• [Excerpts from a dataset]:
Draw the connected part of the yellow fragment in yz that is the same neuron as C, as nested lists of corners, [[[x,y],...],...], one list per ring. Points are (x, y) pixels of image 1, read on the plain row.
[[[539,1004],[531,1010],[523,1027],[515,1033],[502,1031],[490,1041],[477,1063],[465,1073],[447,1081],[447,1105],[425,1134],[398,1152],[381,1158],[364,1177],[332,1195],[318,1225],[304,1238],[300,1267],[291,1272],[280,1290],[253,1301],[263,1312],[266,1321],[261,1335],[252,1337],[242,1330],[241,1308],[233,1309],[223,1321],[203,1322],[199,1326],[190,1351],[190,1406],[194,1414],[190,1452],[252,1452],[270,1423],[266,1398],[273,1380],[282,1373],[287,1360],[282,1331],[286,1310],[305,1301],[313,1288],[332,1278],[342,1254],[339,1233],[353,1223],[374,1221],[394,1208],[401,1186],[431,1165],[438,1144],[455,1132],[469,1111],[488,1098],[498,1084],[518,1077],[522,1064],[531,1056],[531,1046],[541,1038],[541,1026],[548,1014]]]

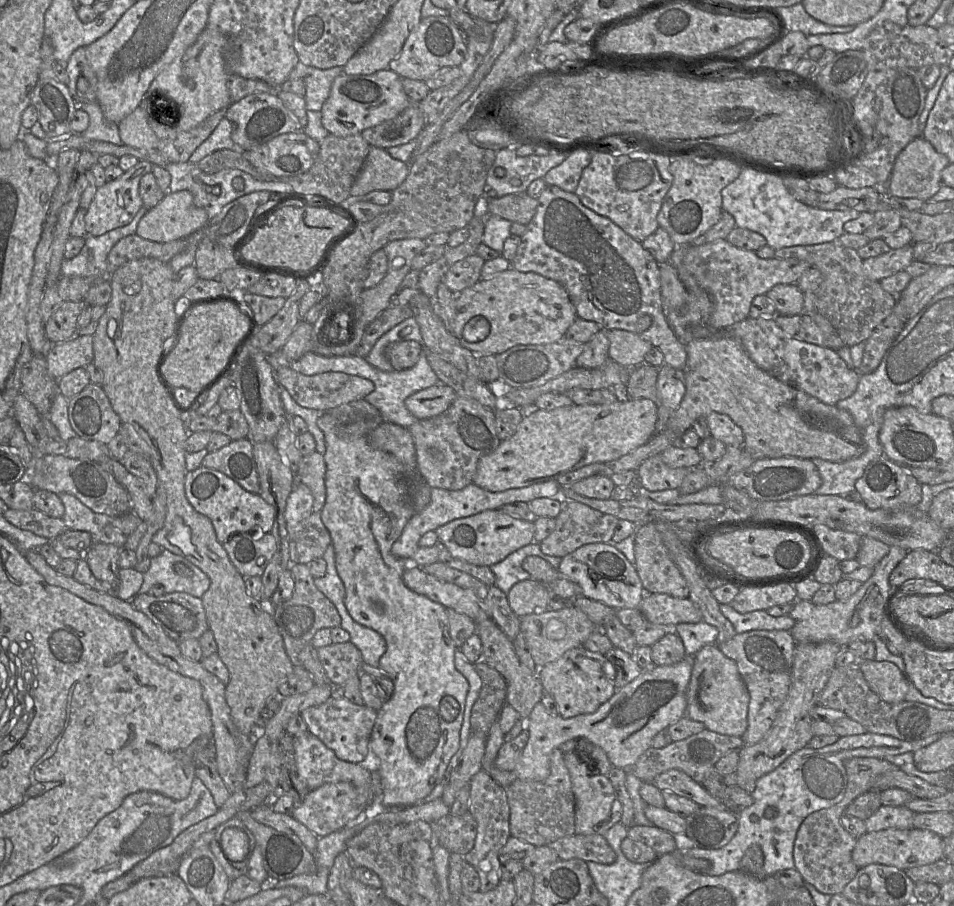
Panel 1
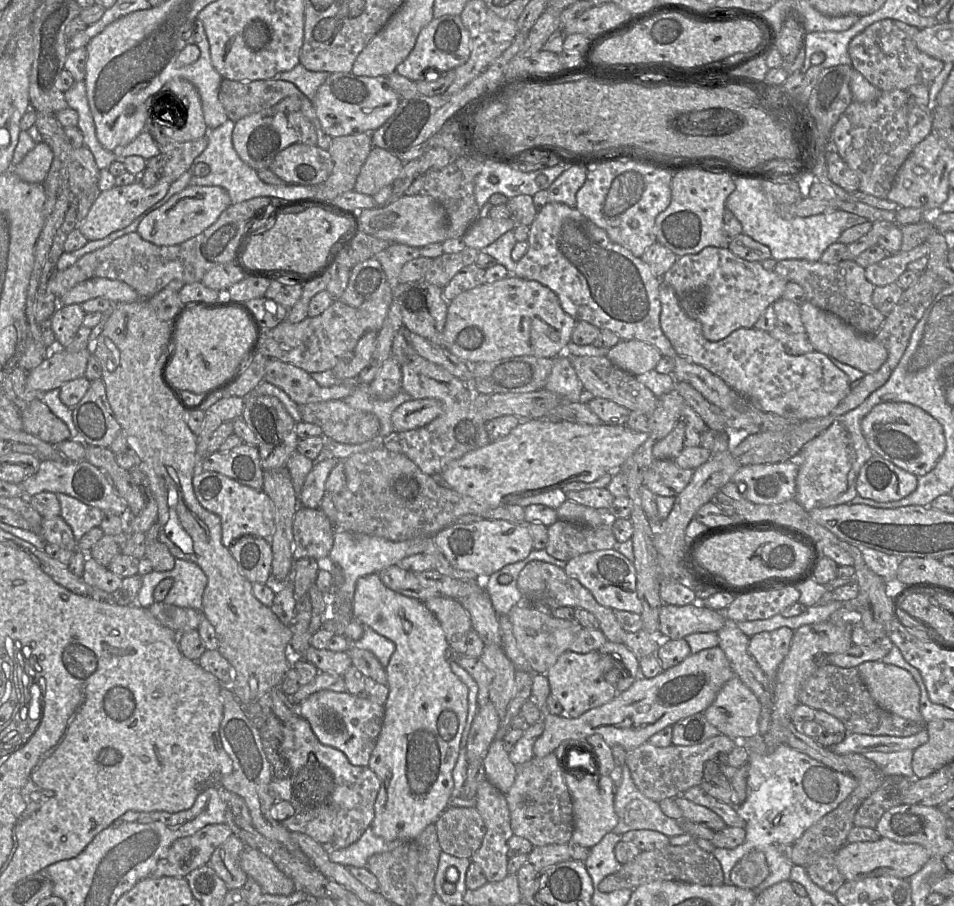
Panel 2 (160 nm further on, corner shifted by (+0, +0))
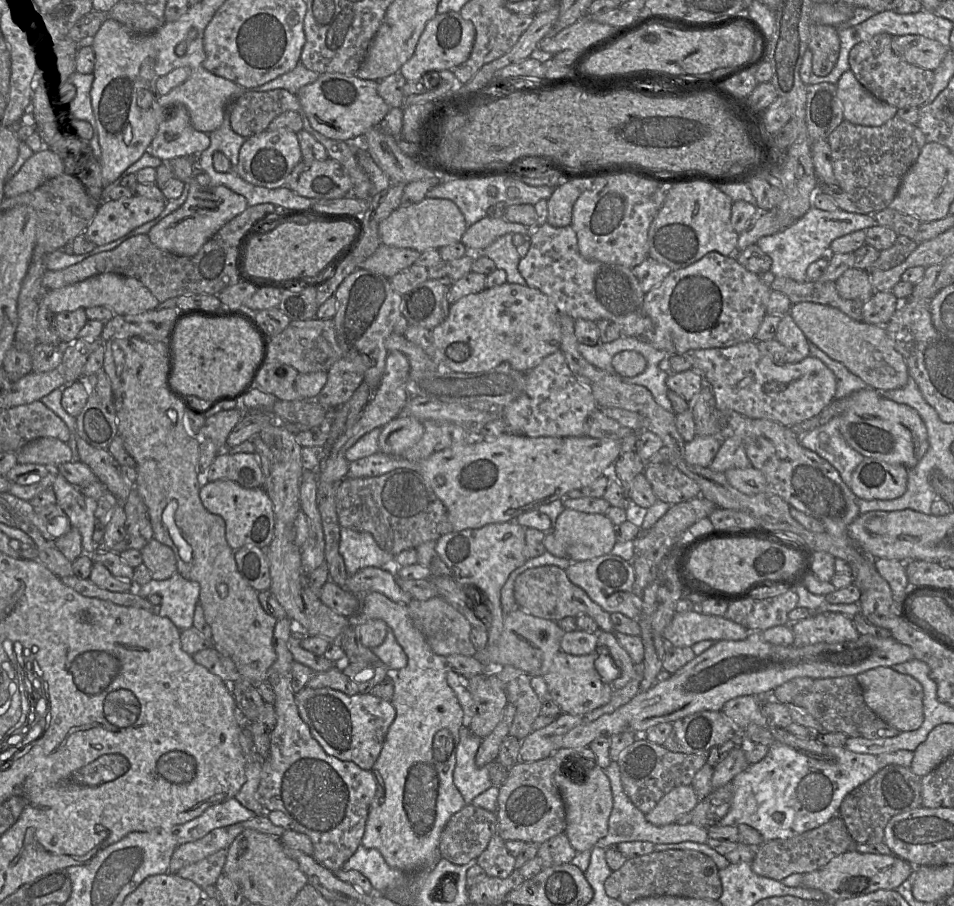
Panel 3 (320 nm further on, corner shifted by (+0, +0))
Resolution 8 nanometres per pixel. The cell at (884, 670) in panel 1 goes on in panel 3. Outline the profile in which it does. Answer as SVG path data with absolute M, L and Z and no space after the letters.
M876 667L856 675L867 706L900 732L917 730L924 721L923 688L912 676L891 667Z

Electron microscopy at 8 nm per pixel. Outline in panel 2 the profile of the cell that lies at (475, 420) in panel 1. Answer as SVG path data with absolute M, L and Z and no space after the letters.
M409 343L405 349L405 356L406 361L401 365L402 389L413 399L438 400L442 406L442 413L423 427L388 434L383 440L383 445L391 452L408 457L423 473L439 476L450 462L491 442L486 431L487 422L475 409L474 394L469 385L443 367L421 357Z

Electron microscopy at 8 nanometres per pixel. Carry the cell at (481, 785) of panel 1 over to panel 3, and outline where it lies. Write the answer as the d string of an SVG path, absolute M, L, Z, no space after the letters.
M495 833L487 848L476 859L489 877L506 878L515 868L516 858L506 848L505 841Z

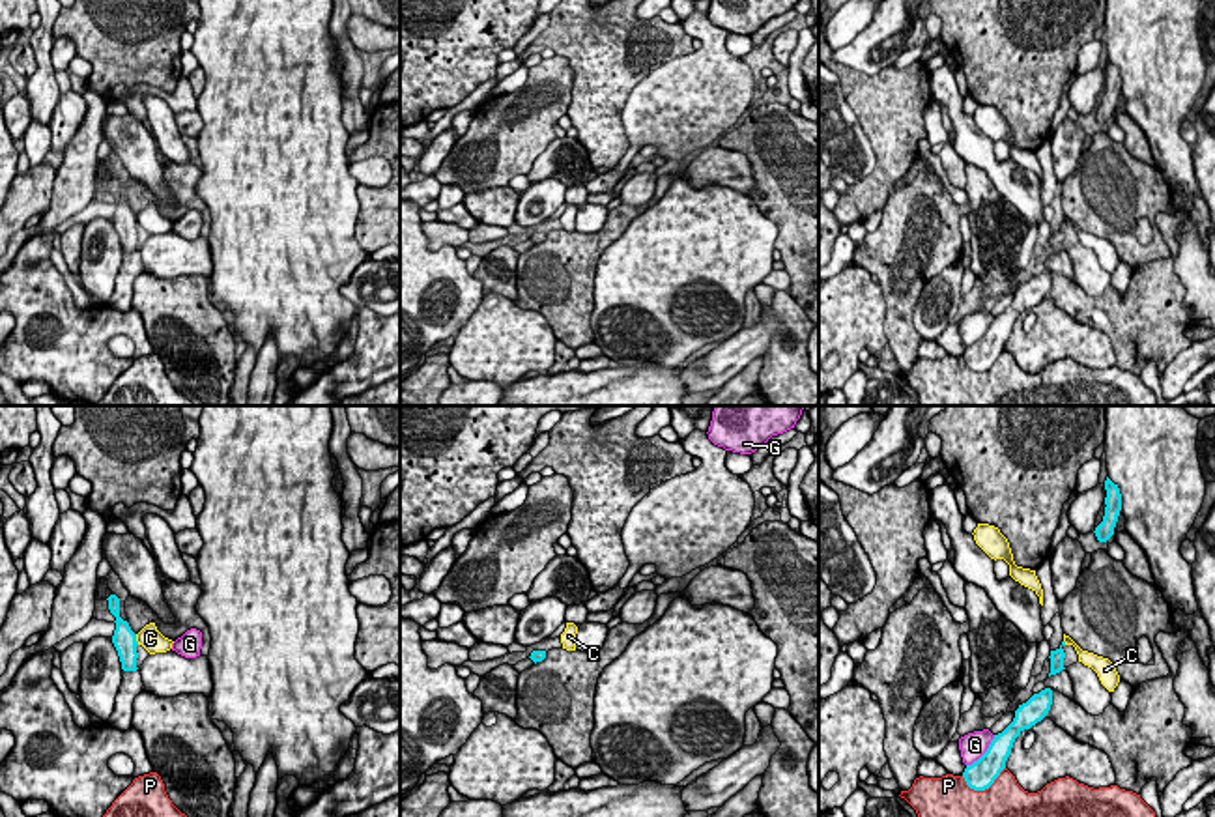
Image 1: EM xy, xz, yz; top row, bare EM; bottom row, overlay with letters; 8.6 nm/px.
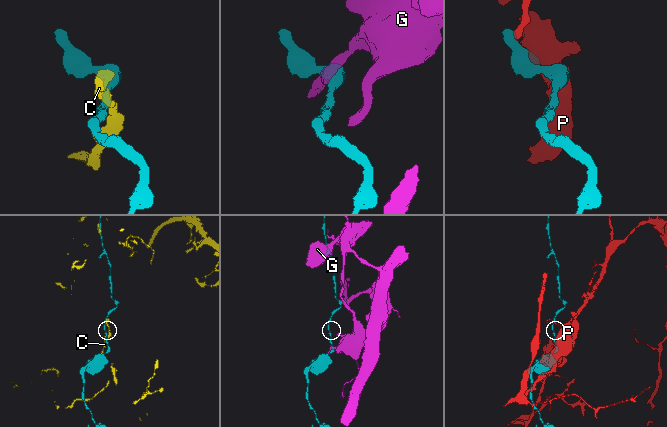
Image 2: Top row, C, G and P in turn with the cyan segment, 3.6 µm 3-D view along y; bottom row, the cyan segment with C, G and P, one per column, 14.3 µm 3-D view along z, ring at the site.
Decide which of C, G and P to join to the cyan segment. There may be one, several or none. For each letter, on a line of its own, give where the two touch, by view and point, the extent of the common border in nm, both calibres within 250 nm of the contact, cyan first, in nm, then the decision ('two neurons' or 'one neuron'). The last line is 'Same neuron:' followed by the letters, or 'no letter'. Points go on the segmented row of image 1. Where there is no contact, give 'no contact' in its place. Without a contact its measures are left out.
C: contact xy (135, 640); length 100 nm; calibres 200 and 200 nm; two neurons
G: contact yz (986, 752); length 360 nm; calibres 240 and 220 nm; two neurons
P: contact yz (984, 789); length 400 nm; calibres 240 and 320 nm; two neurons
Same neuron: no letter

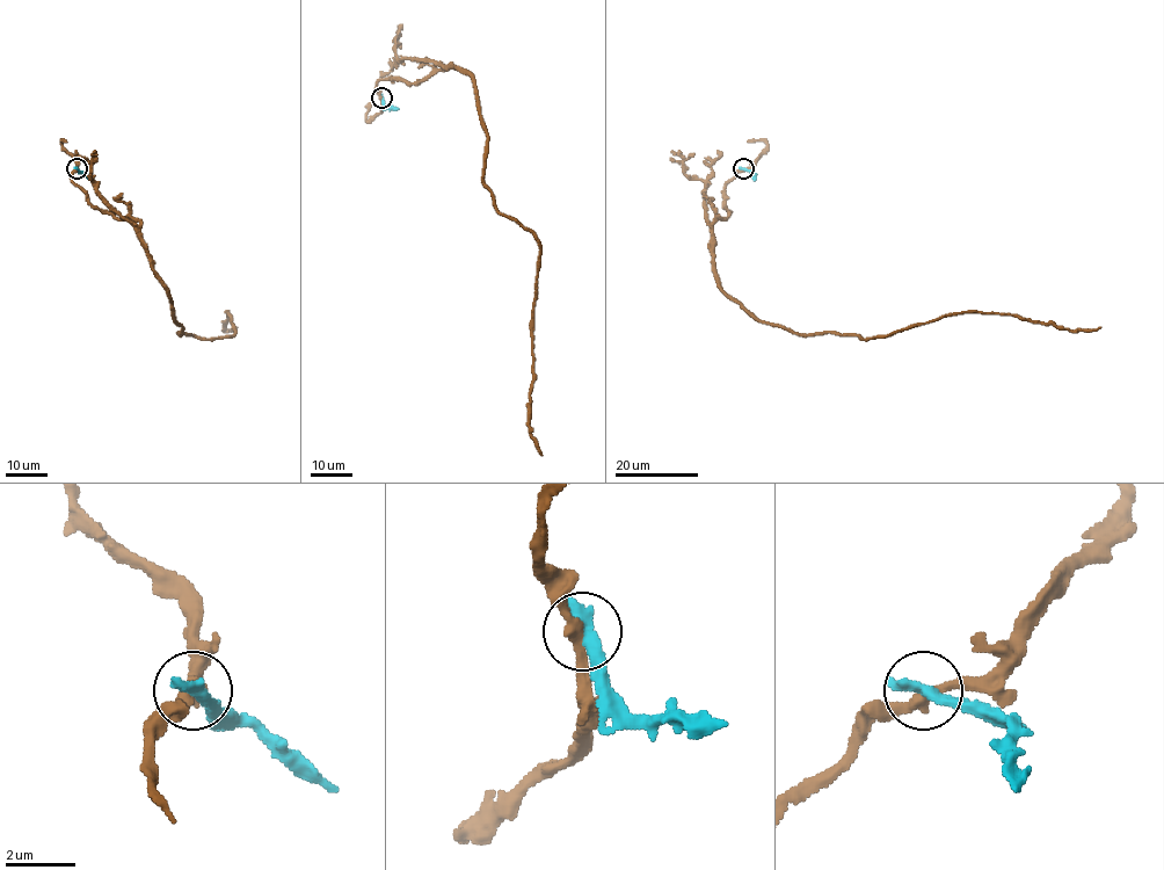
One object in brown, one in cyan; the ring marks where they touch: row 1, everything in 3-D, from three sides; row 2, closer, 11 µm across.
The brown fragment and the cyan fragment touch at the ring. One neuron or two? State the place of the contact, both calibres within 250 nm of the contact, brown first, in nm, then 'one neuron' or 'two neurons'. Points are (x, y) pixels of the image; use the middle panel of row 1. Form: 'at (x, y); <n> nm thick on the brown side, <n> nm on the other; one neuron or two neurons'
at (382, 98); 300 nm thick on the brown side, 460 nm on the other; two neurons

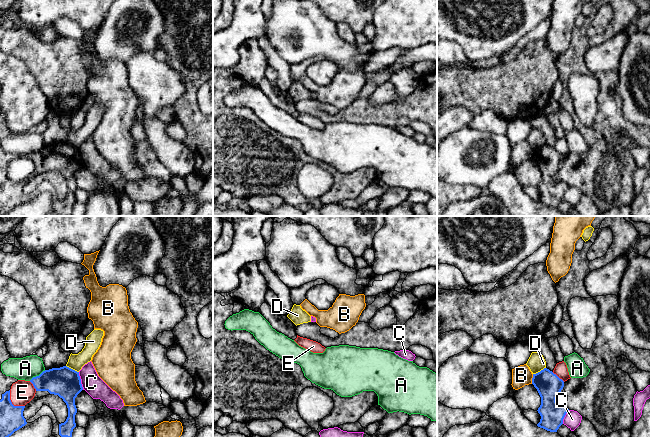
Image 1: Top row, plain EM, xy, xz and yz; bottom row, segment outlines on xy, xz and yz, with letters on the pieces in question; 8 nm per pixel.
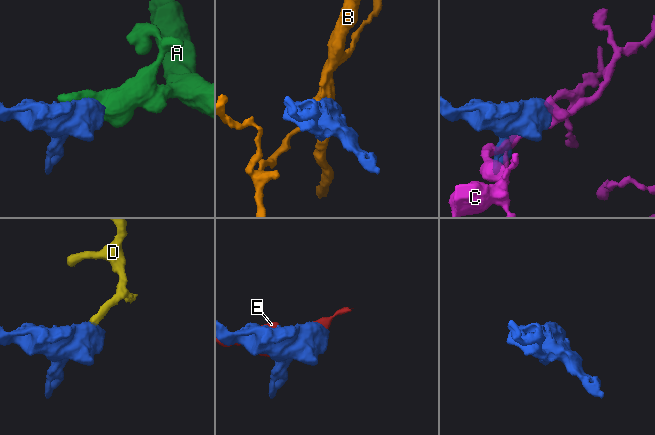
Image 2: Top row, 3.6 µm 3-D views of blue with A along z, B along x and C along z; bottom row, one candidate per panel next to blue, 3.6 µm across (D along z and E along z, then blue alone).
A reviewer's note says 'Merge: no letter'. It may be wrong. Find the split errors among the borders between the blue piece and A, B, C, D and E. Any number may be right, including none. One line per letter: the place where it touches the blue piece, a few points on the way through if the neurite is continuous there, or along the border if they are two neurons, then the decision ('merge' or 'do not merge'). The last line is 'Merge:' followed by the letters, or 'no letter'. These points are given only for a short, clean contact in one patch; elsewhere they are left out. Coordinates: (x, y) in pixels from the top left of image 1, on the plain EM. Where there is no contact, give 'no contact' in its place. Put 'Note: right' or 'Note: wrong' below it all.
A: contact xy (37, 152); do not merge
B: contact yz (532, 155); border yz (533, 150), (531, 159); do not merge
C: contact xy (80, 157); do not merge
D: contact xy (72, 145); border xy (66, 141), (78, 148); do not merge
E: contact xy (11, 179); do not merge
Merge: no letter
Note: right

• [TASK DETAILS]:
Pull every line containing "further" out of the entries.

• [RESPONSE AREA]:
Panel 2 (160 nm further on, corner shifted by (+0, +0))
Panel 3 (320 nm further on, corner shifted by (+0, +0))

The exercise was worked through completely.